WHAT THE TASK ASKS – Rewrite the listing below so that every "street-level" becomes "street-view" and nothing else changes. Leave the pictures out.

THE DATA –
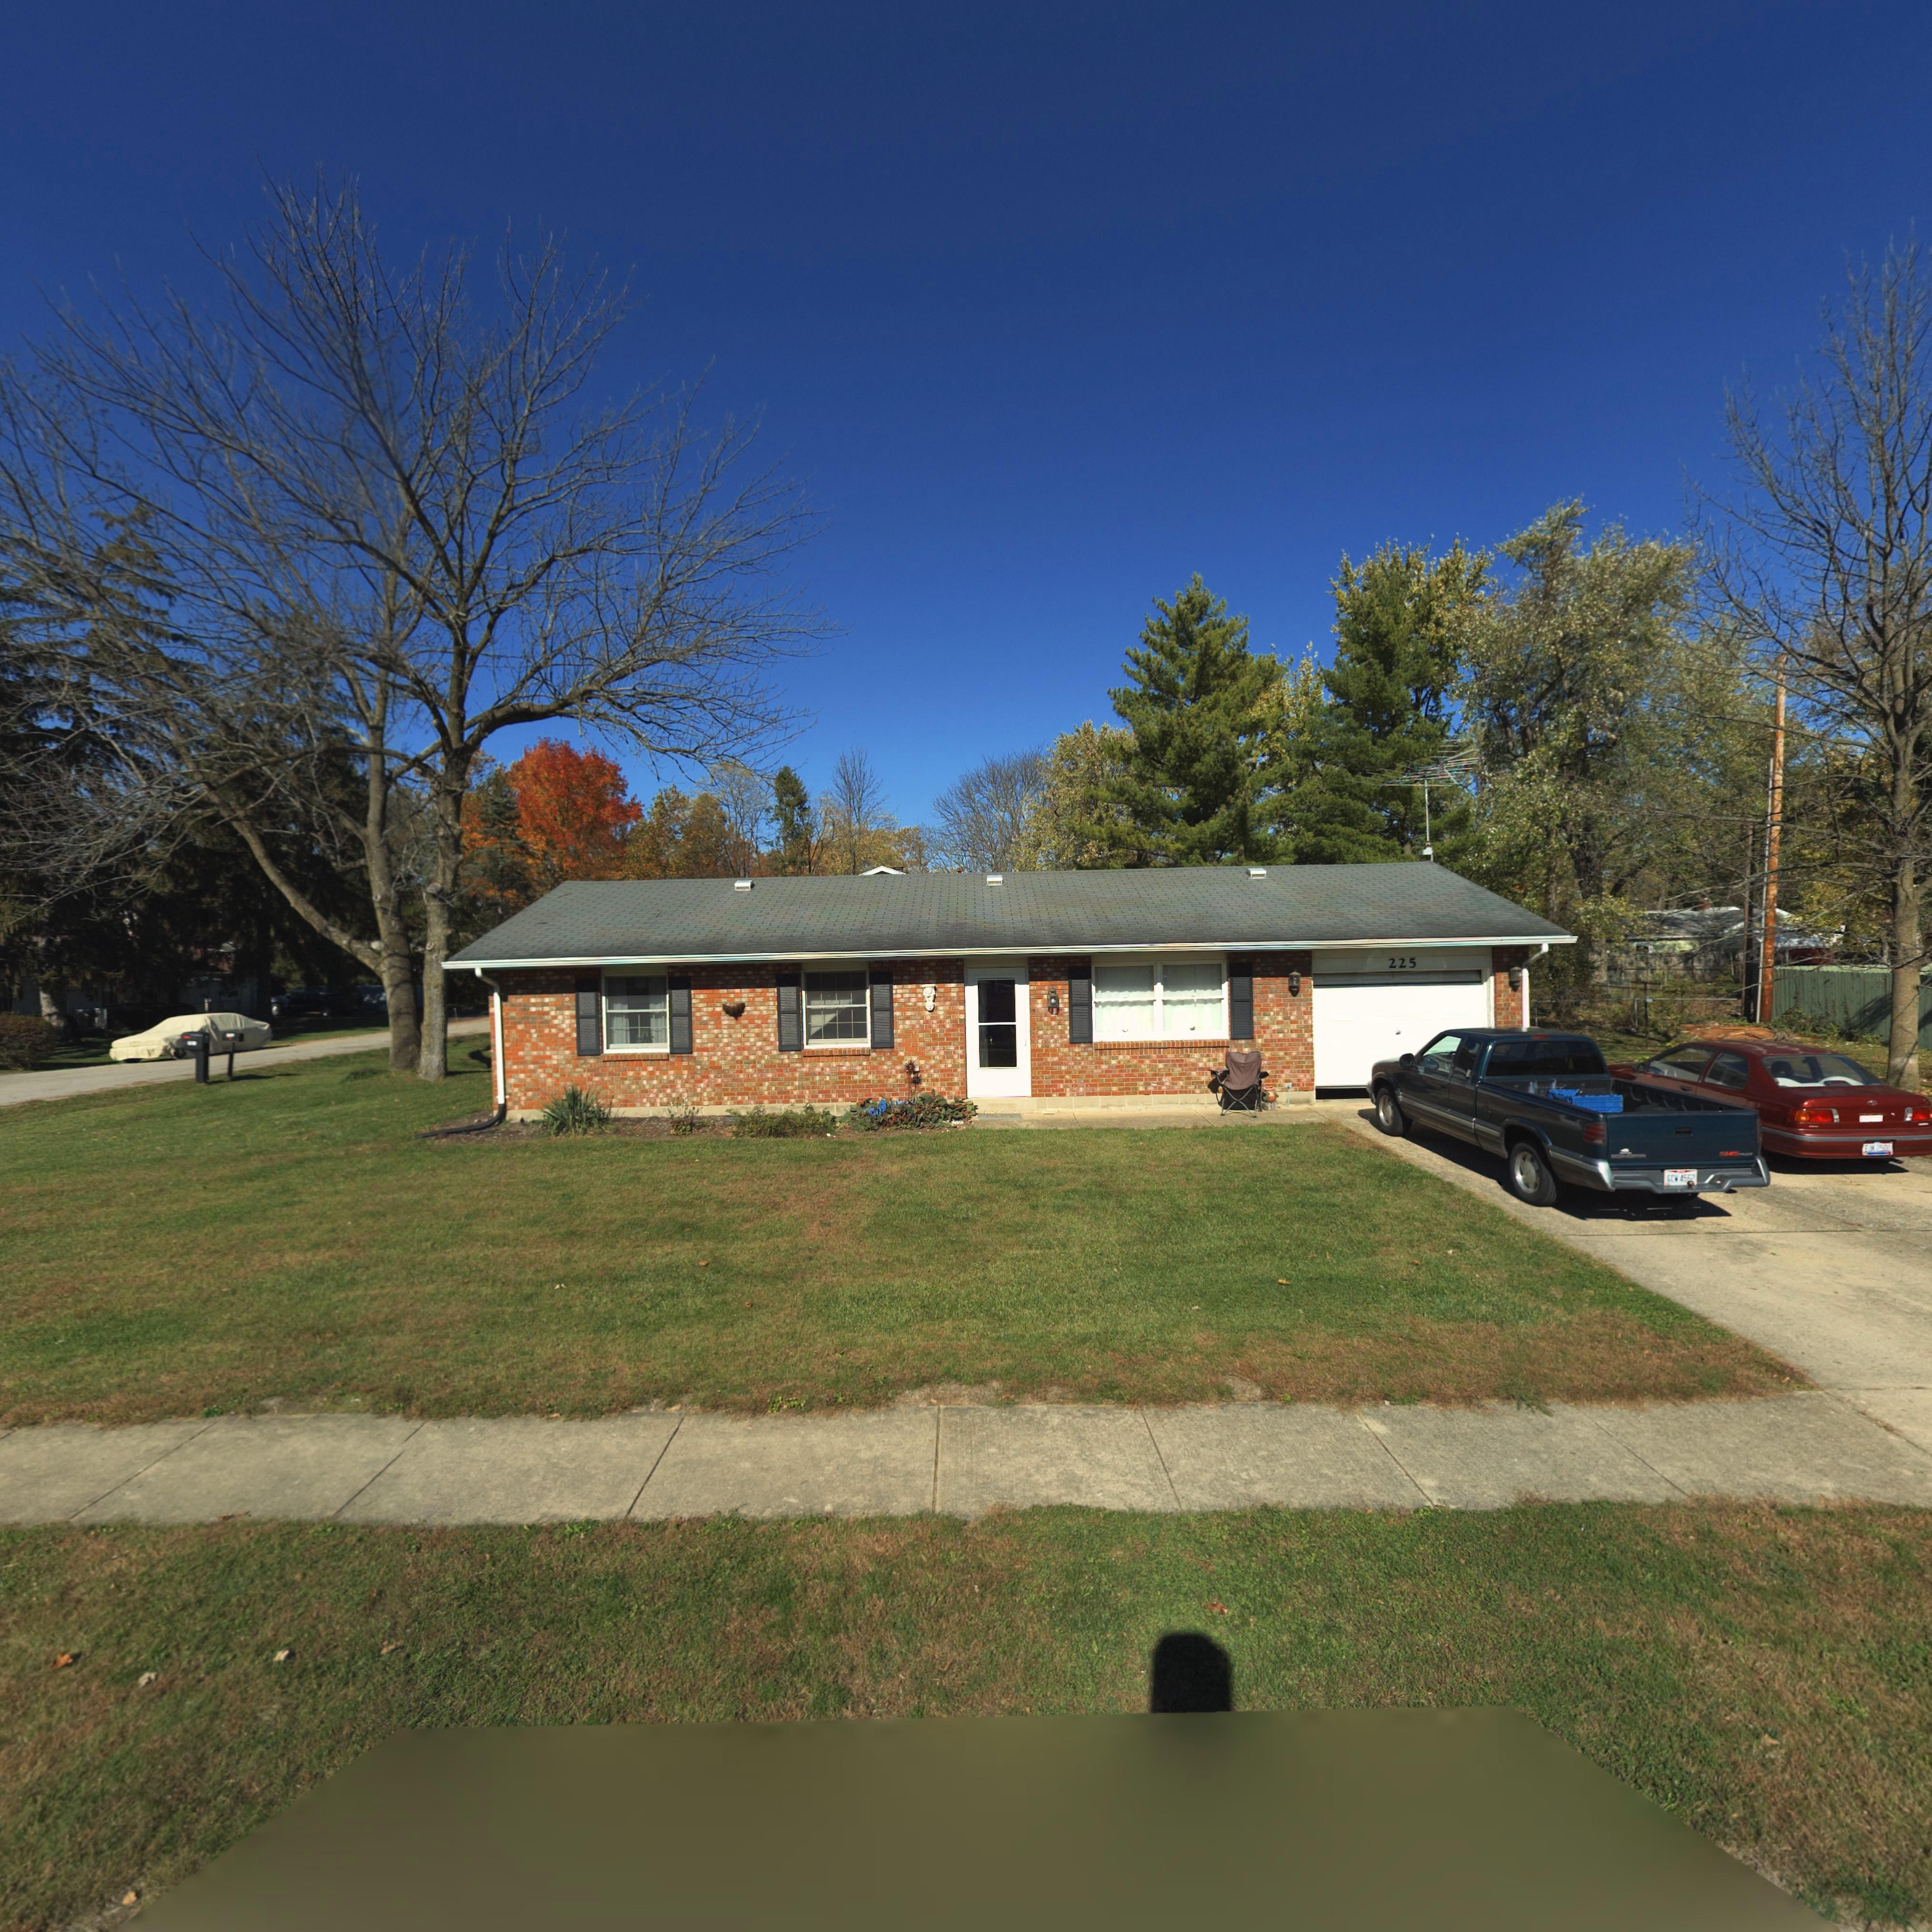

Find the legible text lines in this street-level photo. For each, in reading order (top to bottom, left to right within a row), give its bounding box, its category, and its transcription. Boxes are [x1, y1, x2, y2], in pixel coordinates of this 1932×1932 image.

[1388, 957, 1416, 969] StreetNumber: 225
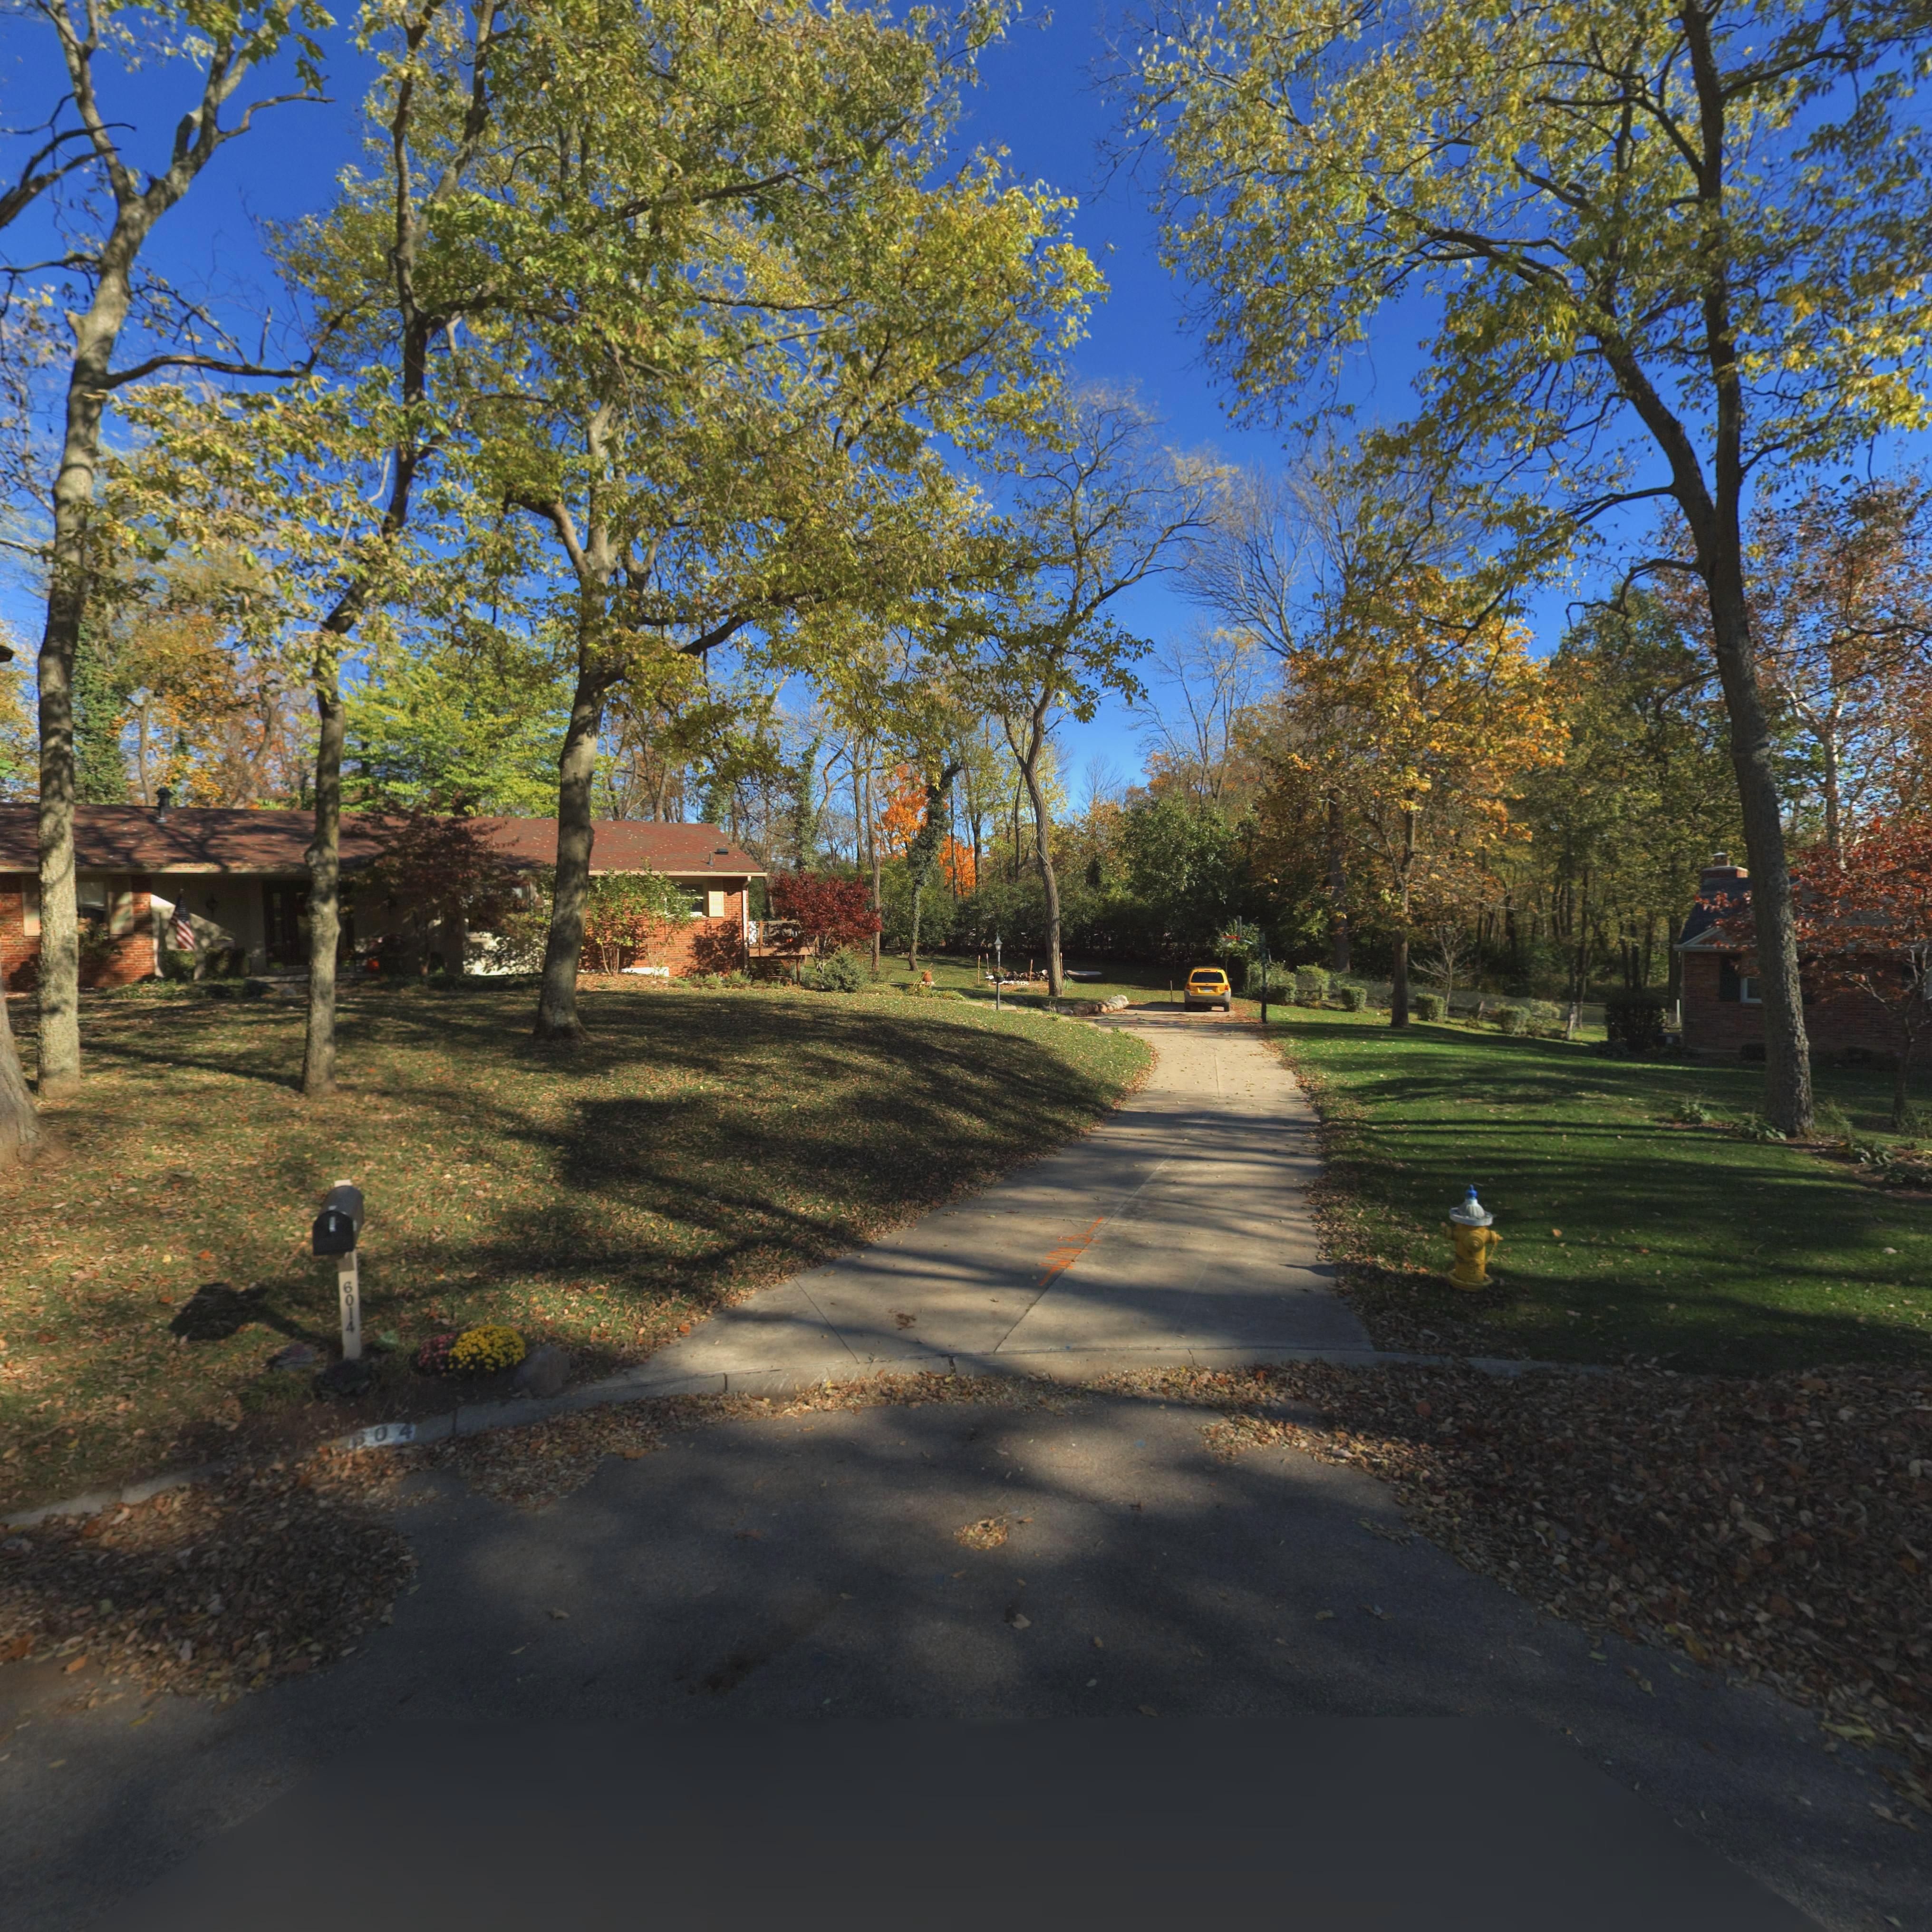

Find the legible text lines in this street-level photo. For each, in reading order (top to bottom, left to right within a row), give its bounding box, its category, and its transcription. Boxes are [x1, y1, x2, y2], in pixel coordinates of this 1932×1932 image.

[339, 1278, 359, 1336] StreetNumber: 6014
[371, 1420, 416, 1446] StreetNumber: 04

TASK SOLUTION –
Find the legible text lines in this street-view photo. For each, in reading order (top to bottom, left to right within a row), give its bounding box, its category, and its transcription. Boxes are [x1, y1, x2, y2], in pixel coordinates of this 1932×1932 image.

[1388, 957, 1416, 969] StreetNumber: 225

Find the legible text lines in this street-view photo. For each, in reading order (top to bottom, left to right within a row), give its bounding box, its category, and its transcription. Boxes are [x1, y1, x2, y2], in pixel coordinates of this 1932×1932 image.

[339, 1278, 359, 1336] StreetNumber: 6014
[371, 1420, 416, 1446] StreetNumber: 04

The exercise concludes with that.